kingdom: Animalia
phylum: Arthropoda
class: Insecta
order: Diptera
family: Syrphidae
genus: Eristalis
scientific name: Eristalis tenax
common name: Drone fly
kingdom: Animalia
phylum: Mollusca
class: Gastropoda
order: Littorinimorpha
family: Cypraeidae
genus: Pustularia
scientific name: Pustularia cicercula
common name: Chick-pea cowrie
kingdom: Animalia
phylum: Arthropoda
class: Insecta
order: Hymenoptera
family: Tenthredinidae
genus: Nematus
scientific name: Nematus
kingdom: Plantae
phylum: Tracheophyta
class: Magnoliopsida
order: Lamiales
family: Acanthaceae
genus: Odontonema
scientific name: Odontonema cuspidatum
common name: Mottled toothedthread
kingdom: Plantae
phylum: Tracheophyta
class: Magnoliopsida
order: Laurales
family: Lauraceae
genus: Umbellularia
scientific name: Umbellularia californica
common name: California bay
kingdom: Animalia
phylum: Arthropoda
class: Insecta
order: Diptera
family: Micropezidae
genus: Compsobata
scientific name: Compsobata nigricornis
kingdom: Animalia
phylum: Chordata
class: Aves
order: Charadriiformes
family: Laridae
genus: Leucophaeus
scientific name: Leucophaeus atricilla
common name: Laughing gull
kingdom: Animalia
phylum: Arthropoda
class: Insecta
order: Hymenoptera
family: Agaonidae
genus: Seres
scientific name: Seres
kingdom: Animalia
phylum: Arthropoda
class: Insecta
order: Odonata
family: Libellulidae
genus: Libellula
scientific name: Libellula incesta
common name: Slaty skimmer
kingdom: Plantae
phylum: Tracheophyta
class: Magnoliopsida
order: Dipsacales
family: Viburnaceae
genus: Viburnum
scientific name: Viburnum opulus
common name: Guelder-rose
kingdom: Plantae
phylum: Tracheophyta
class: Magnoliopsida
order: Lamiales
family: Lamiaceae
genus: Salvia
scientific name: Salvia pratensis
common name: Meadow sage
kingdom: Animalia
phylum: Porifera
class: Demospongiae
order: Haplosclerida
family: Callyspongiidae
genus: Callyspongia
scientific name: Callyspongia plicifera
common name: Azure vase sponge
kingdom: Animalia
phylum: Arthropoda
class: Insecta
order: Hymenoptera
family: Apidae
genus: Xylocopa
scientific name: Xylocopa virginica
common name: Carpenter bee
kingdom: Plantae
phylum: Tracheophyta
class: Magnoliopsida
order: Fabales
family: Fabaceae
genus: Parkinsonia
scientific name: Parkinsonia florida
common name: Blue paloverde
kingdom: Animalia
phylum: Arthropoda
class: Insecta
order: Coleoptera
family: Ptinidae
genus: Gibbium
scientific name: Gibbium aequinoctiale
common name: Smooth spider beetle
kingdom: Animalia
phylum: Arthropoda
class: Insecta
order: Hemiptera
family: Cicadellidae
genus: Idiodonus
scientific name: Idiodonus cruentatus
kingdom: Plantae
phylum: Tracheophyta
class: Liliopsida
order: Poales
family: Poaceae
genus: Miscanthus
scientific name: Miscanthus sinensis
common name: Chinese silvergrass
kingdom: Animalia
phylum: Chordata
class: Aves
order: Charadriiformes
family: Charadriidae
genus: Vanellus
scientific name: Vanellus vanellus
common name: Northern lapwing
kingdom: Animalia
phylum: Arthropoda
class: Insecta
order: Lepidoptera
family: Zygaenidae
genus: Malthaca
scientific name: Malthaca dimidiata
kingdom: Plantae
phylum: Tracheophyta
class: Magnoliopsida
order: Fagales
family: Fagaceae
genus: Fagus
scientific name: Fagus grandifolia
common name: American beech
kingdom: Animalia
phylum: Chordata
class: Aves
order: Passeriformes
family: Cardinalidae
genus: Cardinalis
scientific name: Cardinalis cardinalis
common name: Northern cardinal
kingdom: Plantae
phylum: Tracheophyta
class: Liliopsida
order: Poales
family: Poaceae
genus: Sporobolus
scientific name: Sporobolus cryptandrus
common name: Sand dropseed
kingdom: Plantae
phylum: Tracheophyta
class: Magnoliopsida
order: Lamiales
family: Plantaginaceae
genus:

********************

* _TASK BRIEF_: Write out the lines of every record above again, changing each "common name" to "vernacular name" and leaving everything else as it is.

* _WRITTEN RESPONSE_:
kingdom: Animalia
phylum: Arthropoda
class: Insecta
order: Diptera
family: Syrphidae
genus: Eristalis
scientific name: Eristalis tenax
vernacular name: Drone fly
kingdom: Animalia
phylum: Mollusca
class: Gastropoda
order: Littorinimorpha
family: Cypraeidae
genus: Pustularia
scientific name: Pustularia cicercula
vernacular name: Chick-pea cowrie
kingdom: Animalia
phylum: Arthropoda
class: Insecta
order: Hymenoptera
family: Tenthredinidae
genus: Nematus
scientific name: Nematus
kingdom: Plantae
phylum: Tracheophyta
class: Magnoliopsida
order: Lamiales
family: Acanthaceae
genus: Odontonema
scientific name: Odontonema cuspidatum
vernacular name: Mottled toothedthread
kingdom: Plantae
phylum: Tracheophyta
class: Magnoliopsida
order: Laurales
family: Lauraceae
genus: Umbellularia
scientific name: Umbellularia californica
vernacular name: California bay
kingdom: Animalia
phylum: Arthropoda
class: Insecta
order: Diptera
family: Micropezidae
genus: Compsobata
scientific name: Compsobata nigricornis
kingdom: Animalia
phylum: Chordata
class: Aves
order: Charadriiformes
family: Laridae
genus: Leucophaeus
scientific name: Leucophaeus atricilla
vernacular name: Laughing gull
kingdom: Animalia
phylum: Arthropoda
class: Insecta
order: Hymenoptera
family: Agaonidae
genus: Seres
scientific name: Seres
kingdom: Animalia
phylum: Arthropoda
class: Insecta
order: Odonata
family: Libellulidae
genus: Libellula
scientific name: Libellula incesta
vernacular name: Slaty skimmer
kingdom: Plantae
phylum: Tracheophyta
class: Magnoliopsida
order: Dipsacales
family: Viburnaceae
genus: Viburnum
scientific name: Viburnum opulus
vernacular name: Guelder-rose
kingdom: Plantae
phylum: Tracheophyta
class: Magnoliopsida
order: Lamiales
family: Lamiaceae
genus: Salvia
scientific name: Salvia pratensis
vernacular name: Meadow sage
kingdom: Animalia
phylum: Porifera
class: Demospongiae
order: Haplosclerida
family: Callyspongiidae
genus: Callyspongia
scientific name: Callyspongia plicifera
vernacular name: Azure vase sponge
kingdom: Animalia
phylum: Arthropoda
class: Insecta
order: Hymenoptera
family: Apidae
genus: Xylocopa
scientific name: Xylocopa virginica
vernacular name: Carpenter bee
kingdom: Plantae
phylum: Tracheophyta
class: Magnoliopsida
order: Fabales
family: Fabaceae
genus: Parkinsonia
scientific name: Parkinsonia florida
vernacular name: Blue paloverde
kingdom: Animalia
phylum: Arthropoda
class: Insecta
order: Coleoptera
family: Ptinidae
genus: Gibbium
scientific name: Gibbium aequinoctiale
vernacular name: Smooth spider beetle
kingdom: Animalia
phylum: Arthropoda
class: Insecta
order: Hemiptera
family: Cicadellidae
genus: Idiodonus
scientific name: Idiodonus cruentatus
kingdom: Plantae
phylum: Tracheophyta
class: Liliopsida
order: Poales
family: Poaceae
genus: Miscanthus
scientific name: Miscanthus sinensis
vernacular name: Chinese silvergrass
kingdom: Animalia
phylum: Chordata
class: Aves
order: Charadriiformes
family: Charadriidae
genus: Vanellus
scientific name: Vanellus vanellus
vernacular name: Northern lapwing
kingdom: Animalia
phylum: Arthropoda
class: Insecta
order: Lepidoptera
family: Zygaenidae
genus: Malthaca
scientific name: Malthaca dimidiata
kingdom: Plantae
phylum: Tracheophyta
class: Magnoliopsida
order: Fagales
family: Fagaceae
genus: Fagus
scientific name: Fagus grandifolia
vernacular name: American beech
kingdom: Animalia
phylum: Chordata
class: Aves
order: Passeriformes
family: Cardinalidae
genus: Cardinalis
scientific name: Cardinalis cardinalis
vernacular name: Northern cardinal
kingdom: Plantae
phylum: Tracheophyta
class: Liliopsida
order: Poales
family: Poaceae
genus: Sporobolus
scientific name: Sporobolus cryptandrus
vernacular name: Sand dropseed
kingdom: Plantae
phylum: Tracheophyta
class: Magnoliopsida
order: Lamiales
family: Plantaginaceae
genus:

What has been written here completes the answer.